VANCOUVER (NEWS 1130) — An Indigenous lawyer is calling the final report into Missing and Murdered Indigenous women a long-awaited step in the right direction.
The 1,200-page report labels the violence suffered by Indigenous women and girls a “genocide” and crisis “centuries in the making.”
As a Metis woman herself, Kyla Lee, a lawyer with Acumen Law, says the final report and recommendations are a glimmer of hope for victims and families.
She says with thousands of Indigenous women missing and murdered in Canada, it’s clear the federal government needs to make meaningful changes.
“The government should start the process now, so that even if we have a government change after the federal election, we at least have the wheels in motion, so there is some comfort that action is being taken,” she says.
Prime Minister Justin Trudeau has said his government will address the more than 200 recommendations with “real, meaningful, Indigenous-led action.” However, he hasn’t used the term “genocide” himself, something Lee says is a problem as it minimizes violence geared at Indigenous women.

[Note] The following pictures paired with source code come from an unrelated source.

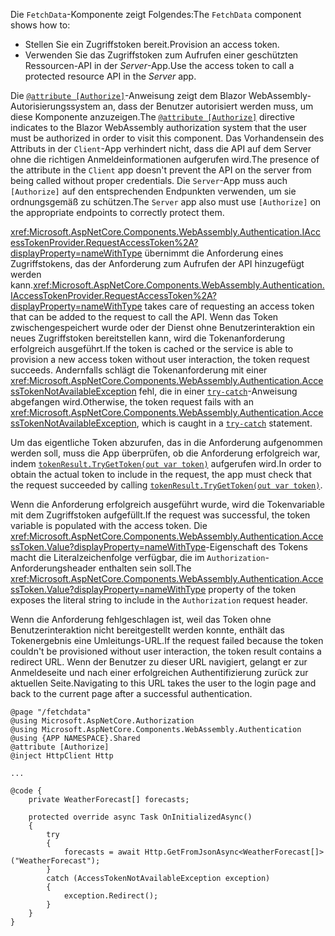 <span data-ttu-id="88a3e-101">Die `FetchData`-Komponente zeigt Folgendes:</span><span class="sxs-lookup"><span data-stu-id="88a3e-101">The `FetchData` component shows how to:</span></span>

* <span data-ttu-id="88a3e-102">Stellen Sie ein Zugriffstoken bereit.</span><span class="sxs-lookup"><span data-stu-id="88a3e-102">Provision an access token.</span></span>
* <span data-ttu-id="88a3e-103">Verwenden Sie das Zugriffstoken zum Aufrufen einer geschützten Ressourcen-API in der *Server*-App.</span><span class="sxs-lookup"><span data-stu-id="88a3e-103">Use the access token to call a protected resource API in the *Server* app.</span></span>

<span data-ttu-id="88a3e-104">Die [`@attribute [Authorize]`](xref:mvc/views/razor#attribute)-Anweisung zeigt dem Blazor WebAssembly-Autorisierungssystem an, dass der Benutzer autorisiert werden muss, um diese Komponente anzuzeigen.</span><span class="sxs-lookup"><span data-stu-id="88a3e-104">The [`@attribute [Authorize]`](xref:mvc/views/razor#attribute) directive indicates to the Blazor WebAssembly authorization system that the user must be authorized in order to visit this component.</span></span> <span data-ttu-id="88a3e-105">Das Vorhandensein des Attributs in der `Client`-App verhindert nicht, dass die API auf dem Server ohne die richtigen Anmeldeinformationen aufgerufen wird.</span><span class="sxs-lookup"><span data-stu-id="88a3e-105">The presence of the attribute in the `Client` app doesn't prevent the API on the server from being called without proper credentials.</span></span> <span data-ttu-id="88a3e-106">Die `Server`-App muss auch `[Authorize]` auf den entsprechenden Endpunkten verwenden, um sie ordnungsgemäß zu schützen.</span><span class="sxs-lookup"><span data-stu-id="88a3e-106">The `Server` app also must use `[Authorize]` on the appropriate endpoints to correctly protect them.</span></span>

<span data-ttu-id="88a3e-107"><xref:Microsoft.AspNetCore.Components.WebAssembly.Authentication.IAccessTokenProvider.RequestAccessToken%2A?displayProperty=nameWithType> übernimmt die Anforderung eines Zugriffstokens, das der Anforderung zum Aufrufen der API hinzugefügt werden kann.</span><span class="sxs-lookup"><span data-stu-id="88a3e-107"><xref:Microsoft.AspNetCore.Components.WebAssembly.Authentication.IAccessTokenProvider.RequestAccessToken%2A?displayProperty=nameWithType> takes care of requesting an access token that can be added to the request to call the API.</span></span> <span data-ttu-id="88a3e-108">Wenn das Token zwischengespeichert wurde oder der Dienst ohne Benutzerinteraktion ein neues Zugriffstoken bereitstellen kann, wird die Tokenanforderung erfolgreich ausgeführt.</span><span class="sxs-lookup"><span data-stu-id="88a3e-108">If the token is cached or the service is able to provision a new access token without user interaction, the token request succeeds.</span></span> <span data-ttu-id="88a3e-109">Andernfalls schlägt die Tokenanforderung mit einer <xref:Microsoft.AspNetCore.Components.WebAssembly.Authentication.AccessTokenNotAvailableException> fehl, die in einer [`try-catch`](/dotnet/csharp/language-reference/keywords/try-catch)-Anweisung abgefangen wird.</span><span class="sxs-lookup"><span data-stu-id="88a3e-109">Otherwise, the token request fails with an <xref:Microsoft.AspNetCore.Components.WebAssembly.Authentication.AccessTokenNotAvailableException>, which is caught in a [`try-catch`](/dotnet/csharp/language-reference/keywords/try-catch) statement.</span></span>

<span data-ttu-id="88a3e-110">Um das eigentliche Token abzurufen, das in die Anforderung aufgenommen werden soll, muss die App überprüfen, ob die Anforderung erfolgreich war, indem [`tokenResult.TryGetToken(out var token)`](xref:Microsoft.AspNetCore.Components.WebAssembly.Authentication.AccessTokenResult.TryGetToken%2A) aufgerufen wird.</span><span class="sxs-lookup"><span data-stu-id="88a3e-110">In order to obtain the actual token to include in the request, the app must check that the request succeeded by calling [`tokenResult.TryGetToken(out var token)`](xref:Microsoft.AspNetCore.Components.WebAssembly.Authentication.AccessTokenResult.TryGetToken%2A).</span></span>

<span data-ttu-id="88a3e-111">Wenn die Anforderung erfolgreich ausgeführt wurde, wird die Tokenvariable mit dem Zugriffstoken aufgefüllt.</span><span class="sxs-lookup"><span data-stu-id="88a3e-111">If the request was successful, the token variable is populated with the access token.</span></span> <span data-ttu-id="88a3e-112">Die <xref:Microsoft.AspNetCore.Components.WebAssembly.Authentication.AccessToken.Value?displayProperty=nameWithType>-Eigenschaft des Tokens macht die Literalzeichenfolge verfügbar, die im `Authorization`-Anforderungsheader enthalten sein soll.</span><span class="sxs-lookup"><span data-stu-id="88a3e-112">The <xref:Microsoft.AspNetCore.Components.WebAssembly.Authentication.AccessToken.Value?displayProperty=nameWithType> property of the token exposes the literal string to include in the `Authorization` request header.</span></span>

<span data-ttu-id="88a3e-113">Wenn die Anforderung fehlgeschlagen ist, weil das Token ohne Benutzerinteraktion nicht bereitgestellt werden konnte, enthält das Tokenergebnis eine Umleitungs-URL.</span><span class="sxs-lookup"><span data-stu-id="88a3e-113">If the request failed because the token couldn't be provisioned without user interaction, the token result contains a redirect URL.</span></span> <span data-ttu-id="88a3e-114">Wenn der Benutzer zu dieser URL navigiert, gelangt er zur Anmeldeseite und nach einer erfolgreichen Authentifizierung zurück zur aktuellen Seite.</span><span class="sxs-lookup"><span data-stu-id="88a3e-114">Navigating to this URL takes the user to the login page and back to the current page after a successful authentication.</span></span>

```razor
@page "/fetchdata"
@using Microsoft.AspNetCore.Authorization
@using Microsoft.AspNetCore.Components.WebAssembly.Authentication
@using {APP NAMESPACE}.Shared
@attribute [Authorize]
@inject HttpClient Http

...

@code {
    private WeatherForecast[] forecasts;

    protected override async Task OnInitializedAsync()
    {
        try
        {
            forecasts = await Http.GetFromJsonAsync<WeatherForecast[]>("WeatherForecast");
        }
        catch (AccessTokenNotAvailableException exception)
        {
            exception.Redirect();
        }
    }
}
```
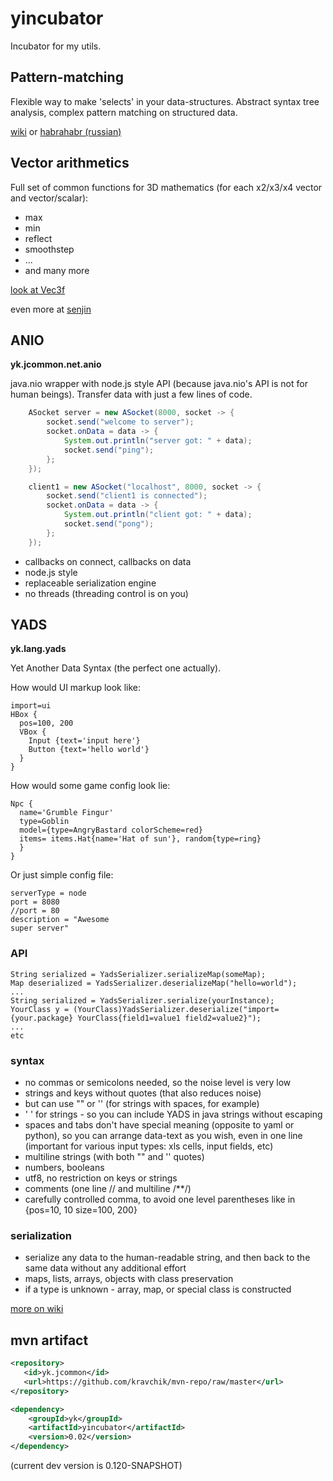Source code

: yincubator
=======
Incubator for my utils.

## Pattern-matching

Flexible way to make 'selects' in your data-structures. Abstract syntax tree analysis, complex pattern matching on structured data.

[wiki](https://github.com/kravchik/jcommon/wiki/pattern-matching)
or
[habrahabr (russian)](http://habrahabr.ru/post/270173/)

## Vector arithmetics

Full set of common functions for 3D mathematics (for each x2/x3/x4 vector and vector/scalar):
 
* max
* min
* reflect
* smoothstep
* ...
* and many more

[look at Vec3f](https://github.com/kravchik/jcommon/blob/master/src/main/java/yk/jcommon/fastgeom/Vec3f.java) 

even more at [senjin](https://github.com/kravchik/senjin/blob/master/src/main/java/yk/senjin/shaders/gshader/ShaderParent.java)


## ANIO
**yk.jcommon.net.anio**

java.nio wrapper with node.js style API (because java.nio's API is not for human beings). Transfer data with just a few lines of code.

```java
    ASocket server = new ASocket(8000, socket -> {
        socket.send("welcome to server");
        socket.onData = data -> {
            System.out.println("server got: " + data);
            socket.send("ping");
        };
    });

    client1 = new ASocket("localhost", 8000, socket -> {
        socket.send("client1 is connected");
        socket.onData = data -> {
            System.out.println("client got: " + data);
            socket.send("pong");
        };
    });

```
* callbacks on connect, callbacks on data
* node.js style
* replaceable serialization engine
* no threads (threading control is on you) 


## YADS
**yk.lang.yads**

Yet Another Data Syntax (the perfect one actually).

How would UI markup look like:

```
import=ui
HBox {
  pos=100, 200
  VBox {
    Input {text='input here'}
    Button {text='hello world'}
  }
}
```
How would some game config look lie:
```
Npc {
  name='Grumble Fingur'
  type=Goblin
  model={type=AngryBastard colorScheme=red}
  items= items.Hat{name='Hat of sun'}, random{type=ring}
  }
}
```
Or just simple config file:
```
serverType = node
port = 8080
//port = 80
description = "Awesome
super server"
```

### API
    String serialized = YadsSerializer.serializeMap(someMap);
    Map deserialized = YadsSerializer.deserializeMap("hello=world");
    ...
    String serialized = YadsSerializer.serialize(yourInstance);
    YourClass y = (YourClass)YadsSerializer.deserialize("import={your.package} YourClass{field1=value1 field2=value2}");
    ...
    etc


### syntax
* no commas or semicolons needed, so the noise level is very low
* strings and keys without quotes (that also reduces noise)
* but can use "" or '' (for strings with spaces, for example)
* ' ' for strings - so you can include YADS in java strings without escaping
* spaces and tabs don't have special meaning (opposite to yaml or python), so you can arrange data-text as you wish, even in one line (important for various input types: xls cells, input fields, etc)
* multiline strings (with both "" and '' quotes)
* numbers, booleans
* utf8, no restriction on keys or strings
* comments (one line // and multiline /**/)
* carefully controlled comma, to avoid one level parentheses like in {pos=10, 10 size=100, 200}

### serialization
* serialize any data to the human-readable string, and then back to the same data without any additional effort
* maps, lists, arrays, objects with class preservation
* if a type is unknown - array, map, or special class is constructed

[more on wiki](https://github.com/kravchik/jcommon/wiki/YADS-instead-of-.properties-syntax-example)

## mvn artifact
```xml
<repository>
   <id>yk.jcommon</id>
   <url>https://github.com/kravchik/mvn-repo/raw/master</url>
</repository>

<dependency>
    <groupId>yk</groupId>
    <artifactId>yincubator</artifactId>
    <version>0.02</version>
</dependency>
```
(current dev version is 0.120-SNAPSHOT)

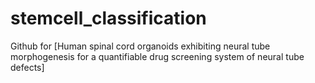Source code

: # stemcell_classification
Github for [Human spinal cord organoids exhibiting neural tube morphogenesis for a quantifiable drug screening system of neural tube defects]
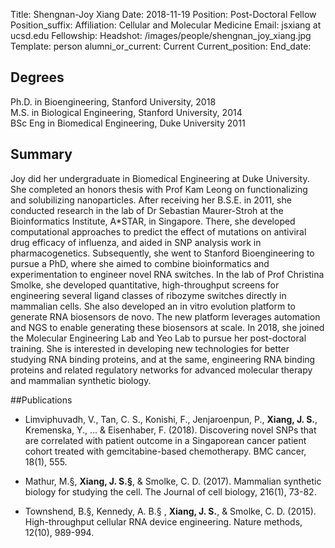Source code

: Title: Shengnan-Joy Xiang
Date: 2018-11-19
Position: Post-Doctoral Fellow
Position_suffix: 
Affiliation: Cellular and Molecular Medicine
Email: jsxiang at ucsd.edu 
Fellowship: 
Headshot: /images/people/shengnan_joy_xiang.jpg
Template: person
alumni_or_current: Current
Current_position: 
End_date: 

## Degrees
Ph.D. in Bioengineering, Stanford University, 2018<br>
M.S. in Biological Engineering, Stanford University, 2014<br>BSc Eng in  Biomedical Engineering, Duke University 2011<br>

## Summary

Joy did her undergraduate in Biomedical Engineering at Duke University. She completed an honors thesis with Prof Kam Leong on functionalizing and solubilizing nanoparticles. After receiving her B.S.E. in 2011, she conducted research in the lab of Dr Sebastian Maurer-Stroh at the Bioinformatics Institute, A*STAR, in Singapore. There, she developed computational approaches to predict the effect of mutations on antiviral drug efficacy of influenza, and aided in SNP analysis work in pharmacogenetics. Subsequently, she went to Stanford Bioengineering to pursue a PhD, where she aimed to combine bioinformatics and experimentation to engineer novel RNA switches. In the lab of Prof Christina Smolke, she developed quantitative, high-throughput screens for engineering several ligand classes of ribozyme switches directly in mammalian cells. She also developed an in vitro evolution platform to generate RNA biosensors de novo. The new platform leverages automation and NGS to enable generating these biosensors at scale. In 2018, she joined the Molecular Engineering Lab and Yeo Lab to pursue her post-doctoral training. She is interested in developing new technologies for better studying RNA binding proteins, and at the same, engineering RNA binding proteins and related regulatory networks for advanced molecular therapy and mammalian synthetic biology.

##Publications
* Limviphuvadh, V., Tan, C. S., Konishi, F., Jenjaroenpun, P., **Xiang, J. S.**, Kremenska, Y., ... & Eisenhaber, F. (2018). Discovering novel SNPs that are correlated with patient outcome in a Singaporean cancer patient cohort treated with gemcitabine-based chemotherapy. BMC cancer, 18(1), 555.

* Mathur, M.§, **Xiang, J. S.§**, & Smolke, C. D. (2017). Mammalian synthetic biology for studying the cell. The Journal of cell biology, 216(1), 73-82.

* Townshend, B.§, Kennedy, A. B.§ , **Xiang, J. S.**, & Smolke, C. D. (2015). High-throughput cellular RNA device engineering. Nature methods, 12(10), 989-994.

“It is troubling that word wasn’t adopted by government when it was very clearly identified in the report as being the accurate description of what’s going on,” she says.
In the Missing and Murdered Indigenous Women and Girls report released Monday, the inquiry’s commissioners argue that the actions and omissions of the government, police and justice system has made them complicit in genocide against Indigenous women and girls.
WATCH: Report on murdered, missing Indigenous women released
Lee says that term is the correct way to identify the issue.
“I am very pleased to see that we have an official recognition now in an official government-initiated inquiry that what has happened in Canada, with respect to violence and missing and murdered Indigenous girls, has been something that has amounted to genocide,” she says. “I think it is very important to use terminology like that to identify this for what it is.”
She says while many people consider genocide to be an intentional act of eliminating a culture, the term can be applied more widely.
“When you’re fully aware — as our government has been, as our police forces have been, as people involved in the justice sysem have been — about how significant and pervasive violence and the ultimate issue of missing and murdered girls who are of Indigenous heritage has been, I think using the term genocide encompasses what is essentially willful blindness up until now on the part of government and the justice system and the police to this issue,” she says.